### WHAT IS NEEDED
Reproduce verbatim the lines of the entries below, starting at the first line and ending at the line that contains "genus: Eleocharis", with both ends included.

[Dataset entries]
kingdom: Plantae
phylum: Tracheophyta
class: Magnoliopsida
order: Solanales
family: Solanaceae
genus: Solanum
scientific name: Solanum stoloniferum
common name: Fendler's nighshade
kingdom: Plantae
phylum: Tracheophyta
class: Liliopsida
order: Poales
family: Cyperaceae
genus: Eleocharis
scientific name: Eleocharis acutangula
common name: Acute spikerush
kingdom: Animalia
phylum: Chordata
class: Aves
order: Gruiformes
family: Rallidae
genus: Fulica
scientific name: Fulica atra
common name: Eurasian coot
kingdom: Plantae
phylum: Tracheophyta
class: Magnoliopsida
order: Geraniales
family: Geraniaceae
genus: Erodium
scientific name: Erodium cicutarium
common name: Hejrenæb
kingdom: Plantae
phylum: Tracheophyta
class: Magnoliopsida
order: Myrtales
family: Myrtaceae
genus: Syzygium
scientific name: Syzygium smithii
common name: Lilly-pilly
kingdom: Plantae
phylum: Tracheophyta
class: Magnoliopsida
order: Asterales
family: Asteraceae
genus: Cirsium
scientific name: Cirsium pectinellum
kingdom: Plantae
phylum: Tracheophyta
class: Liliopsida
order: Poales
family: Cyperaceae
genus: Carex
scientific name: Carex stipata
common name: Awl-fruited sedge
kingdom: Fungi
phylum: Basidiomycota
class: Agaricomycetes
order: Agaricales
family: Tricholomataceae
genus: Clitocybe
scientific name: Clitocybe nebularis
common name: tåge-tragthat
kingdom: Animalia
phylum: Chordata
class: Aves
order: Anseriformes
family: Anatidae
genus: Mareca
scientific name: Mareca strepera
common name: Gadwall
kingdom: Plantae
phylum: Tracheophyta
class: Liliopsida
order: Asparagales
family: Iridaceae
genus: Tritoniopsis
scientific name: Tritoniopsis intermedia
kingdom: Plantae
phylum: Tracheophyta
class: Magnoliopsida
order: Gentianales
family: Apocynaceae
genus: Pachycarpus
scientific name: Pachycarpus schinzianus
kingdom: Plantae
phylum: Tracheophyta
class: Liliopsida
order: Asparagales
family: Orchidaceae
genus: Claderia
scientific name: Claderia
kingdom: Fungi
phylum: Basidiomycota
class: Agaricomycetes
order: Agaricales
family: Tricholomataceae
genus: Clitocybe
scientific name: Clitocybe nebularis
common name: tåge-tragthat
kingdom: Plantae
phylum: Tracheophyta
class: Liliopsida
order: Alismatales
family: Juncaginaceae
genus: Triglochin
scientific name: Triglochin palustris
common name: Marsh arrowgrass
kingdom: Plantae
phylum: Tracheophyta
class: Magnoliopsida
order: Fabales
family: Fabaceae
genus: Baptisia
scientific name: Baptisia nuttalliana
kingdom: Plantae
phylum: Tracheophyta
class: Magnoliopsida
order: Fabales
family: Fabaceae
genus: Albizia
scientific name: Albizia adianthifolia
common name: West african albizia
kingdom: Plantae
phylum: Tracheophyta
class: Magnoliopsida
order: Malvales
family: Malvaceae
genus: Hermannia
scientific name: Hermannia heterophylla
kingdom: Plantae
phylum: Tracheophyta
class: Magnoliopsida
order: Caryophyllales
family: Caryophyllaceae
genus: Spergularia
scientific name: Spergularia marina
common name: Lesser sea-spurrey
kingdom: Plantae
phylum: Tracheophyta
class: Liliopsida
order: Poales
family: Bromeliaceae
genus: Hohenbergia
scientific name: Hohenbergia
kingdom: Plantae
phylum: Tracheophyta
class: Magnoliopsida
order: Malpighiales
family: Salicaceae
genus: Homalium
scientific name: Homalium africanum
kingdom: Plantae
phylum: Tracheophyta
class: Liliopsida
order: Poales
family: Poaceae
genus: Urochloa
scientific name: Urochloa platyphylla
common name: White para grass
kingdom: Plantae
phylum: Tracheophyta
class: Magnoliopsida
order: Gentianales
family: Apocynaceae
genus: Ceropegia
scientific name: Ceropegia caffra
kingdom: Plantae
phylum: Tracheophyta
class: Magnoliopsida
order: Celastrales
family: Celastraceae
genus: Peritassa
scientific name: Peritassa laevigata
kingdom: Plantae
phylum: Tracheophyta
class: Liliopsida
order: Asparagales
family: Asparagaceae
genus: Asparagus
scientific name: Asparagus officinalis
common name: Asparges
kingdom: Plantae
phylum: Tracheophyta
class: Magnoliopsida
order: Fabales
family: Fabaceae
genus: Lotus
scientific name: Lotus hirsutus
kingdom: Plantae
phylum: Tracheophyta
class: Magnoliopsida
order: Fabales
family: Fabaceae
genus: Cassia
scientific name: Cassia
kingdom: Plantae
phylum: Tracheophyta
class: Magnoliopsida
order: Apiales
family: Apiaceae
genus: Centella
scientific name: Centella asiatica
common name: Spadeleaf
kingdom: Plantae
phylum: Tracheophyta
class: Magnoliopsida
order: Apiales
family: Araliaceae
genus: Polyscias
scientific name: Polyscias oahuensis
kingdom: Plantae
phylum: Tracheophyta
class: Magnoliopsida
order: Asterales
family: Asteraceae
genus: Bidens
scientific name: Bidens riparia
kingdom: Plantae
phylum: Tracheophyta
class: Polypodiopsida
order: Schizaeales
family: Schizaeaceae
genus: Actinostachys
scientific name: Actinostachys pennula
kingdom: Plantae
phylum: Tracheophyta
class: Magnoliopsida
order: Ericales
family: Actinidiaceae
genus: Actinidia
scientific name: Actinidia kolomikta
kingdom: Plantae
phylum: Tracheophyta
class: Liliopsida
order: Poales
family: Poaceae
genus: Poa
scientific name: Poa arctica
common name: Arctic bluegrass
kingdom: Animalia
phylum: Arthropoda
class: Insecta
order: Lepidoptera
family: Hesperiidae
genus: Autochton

### FINISHED ANSWER
kingdom: Plantae
phylum: Tracheophyta
class: Magnoliopsida
order: Solanales
family: Solanaceae
genus: Solanum
scientific name: Solanum stoloniferum
common name: Fendler's nighshade
kingdom: Plantae
phylum: Tracheophyta
class: Liliopsida
order: Poales
family: Cyperaceae
genus: Eleocharis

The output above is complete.